TELUS may provide insights from or access to strongly de-identified and aggregated network mobility data to third parties (commercial entities, innovators or others) who are developing solutions, products or services designed to flatten the curve of COVID-19, stem its spread, lessen its health and economic impacts, coordinate health care, or contribute to studies that could prevent or mitigate future phases of COVID-19 or other pandemics. TELUS will carefully select such third parties to ensure that their work is tightly aligned with the stated public purposes. Access will be subject to resource availability at TELUS and to tight contractual restrictions on use, sharing, scope of purpose and length of retention. There will also be specific and legally binding restrictions to prevent attempts to re-identify the data. As always, we will require strict adherence to the contractual restrictions in order for data sharing to continue. TELUS will determine whether to charge for such data sharing on a case-by-case basis depending on a number of factors, including whether the third party is commercial in nature and how broadly Canadians may benefit from the initiative.

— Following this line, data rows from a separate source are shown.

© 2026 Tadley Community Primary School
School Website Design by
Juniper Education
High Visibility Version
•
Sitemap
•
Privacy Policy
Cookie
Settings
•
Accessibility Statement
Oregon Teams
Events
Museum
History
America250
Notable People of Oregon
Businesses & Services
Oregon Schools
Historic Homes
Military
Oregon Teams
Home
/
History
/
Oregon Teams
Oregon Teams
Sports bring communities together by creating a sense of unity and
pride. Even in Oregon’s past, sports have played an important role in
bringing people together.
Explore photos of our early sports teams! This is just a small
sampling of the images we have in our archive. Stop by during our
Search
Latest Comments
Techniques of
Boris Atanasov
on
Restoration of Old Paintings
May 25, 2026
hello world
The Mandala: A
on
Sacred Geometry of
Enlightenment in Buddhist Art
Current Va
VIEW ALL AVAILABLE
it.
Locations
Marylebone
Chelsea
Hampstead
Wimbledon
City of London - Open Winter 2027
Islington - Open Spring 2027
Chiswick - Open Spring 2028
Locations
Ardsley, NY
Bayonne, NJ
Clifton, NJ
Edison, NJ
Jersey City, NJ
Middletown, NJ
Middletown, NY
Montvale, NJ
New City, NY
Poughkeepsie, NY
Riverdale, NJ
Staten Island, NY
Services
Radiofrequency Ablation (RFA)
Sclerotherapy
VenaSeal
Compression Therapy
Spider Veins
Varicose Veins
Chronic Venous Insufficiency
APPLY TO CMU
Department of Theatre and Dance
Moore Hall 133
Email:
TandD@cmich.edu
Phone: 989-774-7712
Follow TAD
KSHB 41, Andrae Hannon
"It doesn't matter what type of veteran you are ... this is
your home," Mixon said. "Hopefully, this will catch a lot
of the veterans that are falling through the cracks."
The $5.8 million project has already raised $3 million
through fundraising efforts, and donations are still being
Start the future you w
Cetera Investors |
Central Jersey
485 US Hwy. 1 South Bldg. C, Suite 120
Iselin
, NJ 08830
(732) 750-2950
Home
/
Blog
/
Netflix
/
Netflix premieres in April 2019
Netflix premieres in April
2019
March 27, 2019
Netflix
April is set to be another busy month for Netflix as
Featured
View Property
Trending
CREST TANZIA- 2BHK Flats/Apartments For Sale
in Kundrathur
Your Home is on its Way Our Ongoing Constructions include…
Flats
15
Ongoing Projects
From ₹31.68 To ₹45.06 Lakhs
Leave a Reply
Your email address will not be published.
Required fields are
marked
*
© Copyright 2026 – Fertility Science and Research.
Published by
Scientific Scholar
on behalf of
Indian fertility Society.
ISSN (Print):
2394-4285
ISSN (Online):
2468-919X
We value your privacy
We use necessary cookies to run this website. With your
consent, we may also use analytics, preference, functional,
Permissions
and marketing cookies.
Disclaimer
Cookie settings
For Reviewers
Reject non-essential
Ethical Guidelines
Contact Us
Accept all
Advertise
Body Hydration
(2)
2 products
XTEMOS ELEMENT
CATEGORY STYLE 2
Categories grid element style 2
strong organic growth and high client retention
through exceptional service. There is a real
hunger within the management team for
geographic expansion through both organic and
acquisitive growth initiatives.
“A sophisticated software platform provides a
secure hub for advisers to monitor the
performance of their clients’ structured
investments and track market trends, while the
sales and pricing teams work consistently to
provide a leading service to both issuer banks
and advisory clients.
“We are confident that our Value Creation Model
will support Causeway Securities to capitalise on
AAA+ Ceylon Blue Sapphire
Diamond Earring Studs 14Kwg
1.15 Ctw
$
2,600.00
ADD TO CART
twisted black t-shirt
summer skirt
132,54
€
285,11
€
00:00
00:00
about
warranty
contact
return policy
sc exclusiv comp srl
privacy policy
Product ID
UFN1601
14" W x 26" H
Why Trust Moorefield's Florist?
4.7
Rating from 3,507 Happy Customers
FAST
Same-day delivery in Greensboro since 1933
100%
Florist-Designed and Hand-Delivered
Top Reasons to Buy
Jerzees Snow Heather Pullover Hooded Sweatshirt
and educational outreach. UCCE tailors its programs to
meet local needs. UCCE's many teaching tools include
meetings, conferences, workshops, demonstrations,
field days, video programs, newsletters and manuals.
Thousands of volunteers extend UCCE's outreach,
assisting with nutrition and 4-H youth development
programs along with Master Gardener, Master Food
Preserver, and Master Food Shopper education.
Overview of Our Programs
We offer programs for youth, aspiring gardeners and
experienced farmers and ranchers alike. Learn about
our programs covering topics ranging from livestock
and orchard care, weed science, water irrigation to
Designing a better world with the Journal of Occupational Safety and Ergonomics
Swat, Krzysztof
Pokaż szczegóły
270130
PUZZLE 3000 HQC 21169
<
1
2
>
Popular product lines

Example: We may share data indicating the aggregate numbers of people in different types of businesses to allow think tanks or banks to better predict the economic impact of COVID-19.
TELUS will not share real-time insights from strongly de-identified and aggregated network mobility data where it is reasonably possible that such insights could be used to identify the underlying individuals without being legally compelled to do so by a valid order.
Example: While we may share an insight that certain locations showed congregations of individuals during the previous week or even yesterday, we would not do so in real-time or near real-time as such individuals could then become identifiable to law enforcement. We recognize that in these cases, context matters deeply. With a valid legal order, however, we would provide such information.